I suppose we'll just have 2 keep trying out best.


----------



## noyadefleur (Oct 26, 2010)

I feel this way often. It's not always incredibly drastic, but it's constant. I don't really know what I do to over come it, I just try and do things I love while I'm at my low points, and try not to interact with too many people at these points, as I can be kind of b****y. :/


----------



## confidencelost (Sep 3, 2010)

I know exactly how you feel. Just the other week I was doing great, making plans, working on my anxiety with good progress. For the last few days now though I've been sleeping roughly 16 hours a day, not eating or drinking much, isolating myself, and doing little more than stare at the wall / waste my time on the internet. The higher the highs, the lower the lows.


----------



## alex999 (Oct 21, 2008)

The true test is to see how fast you can get over the lows. I'm much better at this compared to years ago. IMO you have to face and experience blows and punches. It makes you stronger. Feeling high and low is part of the journey with overcoming SA, in my experience. 

What I do to get over a low moment is to think of moments where I triumphed over SA. Every time you feel good or felt an achievement, try hard to remember how it felt at that moment. Even write it down in detail.


----------



## changeforthebetter (Feb 15, 2011)

Big M said:


> Does anyone else have these really high than really low periods? And if you do how have you overcome it?

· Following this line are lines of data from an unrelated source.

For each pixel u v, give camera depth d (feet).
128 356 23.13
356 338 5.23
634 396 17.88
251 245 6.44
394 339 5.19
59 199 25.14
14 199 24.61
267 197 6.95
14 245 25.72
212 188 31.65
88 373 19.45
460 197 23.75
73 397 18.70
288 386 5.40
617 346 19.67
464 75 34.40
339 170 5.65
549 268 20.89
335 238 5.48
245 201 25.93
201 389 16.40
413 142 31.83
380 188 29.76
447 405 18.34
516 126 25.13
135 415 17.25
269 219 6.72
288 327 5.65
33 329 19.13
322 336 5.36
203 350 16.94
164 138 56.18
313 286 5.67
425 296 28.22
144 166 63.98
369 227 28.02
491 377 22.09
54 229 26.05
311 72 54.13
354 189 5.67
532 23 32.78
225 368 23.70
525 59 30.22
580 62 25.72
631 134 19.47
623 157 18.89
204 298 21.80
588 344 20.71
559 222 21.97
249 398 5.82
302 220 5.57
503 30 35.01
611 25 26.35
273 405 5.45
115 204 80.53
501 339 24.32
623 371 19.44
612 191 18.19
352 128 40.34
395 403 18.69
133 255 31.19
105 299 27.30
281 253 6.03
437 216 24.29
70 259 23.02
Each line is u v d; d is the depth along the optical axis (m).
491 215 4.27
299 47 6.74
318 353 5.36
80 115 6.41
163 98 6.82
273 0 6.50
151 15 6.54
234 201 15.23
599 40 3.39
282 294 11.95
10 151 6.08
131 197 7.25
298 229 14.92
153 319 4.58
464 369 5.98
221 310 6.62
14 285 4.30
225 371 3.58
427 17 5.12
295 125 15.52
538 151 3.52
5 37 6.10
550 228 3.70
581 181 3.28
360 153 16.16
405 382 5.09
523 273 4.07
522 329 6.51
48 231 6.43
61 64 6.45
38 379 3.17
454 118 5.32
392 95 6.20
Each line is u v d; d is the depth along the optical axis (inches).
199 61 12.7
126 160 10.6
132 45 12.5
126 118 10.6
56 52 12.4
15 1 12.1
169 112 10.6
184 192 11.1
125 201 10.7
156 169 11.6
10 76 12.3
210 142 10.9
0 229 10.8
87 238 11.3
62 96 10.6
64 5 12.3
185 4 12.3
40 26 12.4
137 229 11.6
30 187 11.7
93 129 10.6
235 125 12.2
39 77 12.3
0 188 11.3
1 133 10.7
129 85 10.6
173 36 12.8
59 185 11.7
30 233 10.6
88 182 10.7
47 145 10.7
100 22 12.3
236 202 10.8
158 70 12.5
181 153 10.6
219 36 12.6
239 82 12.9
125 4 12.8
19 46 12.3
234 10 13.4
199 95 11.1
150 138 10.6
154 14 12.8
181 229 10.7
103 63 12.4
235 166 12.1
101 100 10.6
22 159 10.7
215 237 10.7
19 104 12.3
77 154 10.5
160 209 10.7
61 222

yes i get them but i have not found a way to overcome it, but since joining this site and trying to battle my sa, the lows are becoming less common and they dont last as long, because i am driven to get through them


----------



## ThinkingThings (Feb 27, 2011)

You know what, a huge part of social anxiety is not just overcoming the anxiety, it is overcoming the highs and lows, because they are inevitable. So in other words, the goal is not to overcome SA completely because it will always be a part of you, but to be able to deal with those lows when they do come. By understanding that these lows will indeed come, you will be prepared and learn how to fight them. Over the past couple of months, I have created a document where every time I was experiencing a low for whatever reason, I would describe the best way to overcome it. It is a very long document and I currently have it sectioned off into categories. Now I can refer to this whenever I want. Just know that you will have these lows, but they don't have to last!!! And it takes a lot of practice!! Also coming to this site makes me feel a great deal better because of the community it provides.


----------



## Aves (Feb 1, 2011)

It is these mood swings that wear me out. They are so common and regular with me that when I do have a good moment, somtimes I think to myself that "whats the point? I'm gonna hit a low in a few days anyways" I just want a regular mood!


----------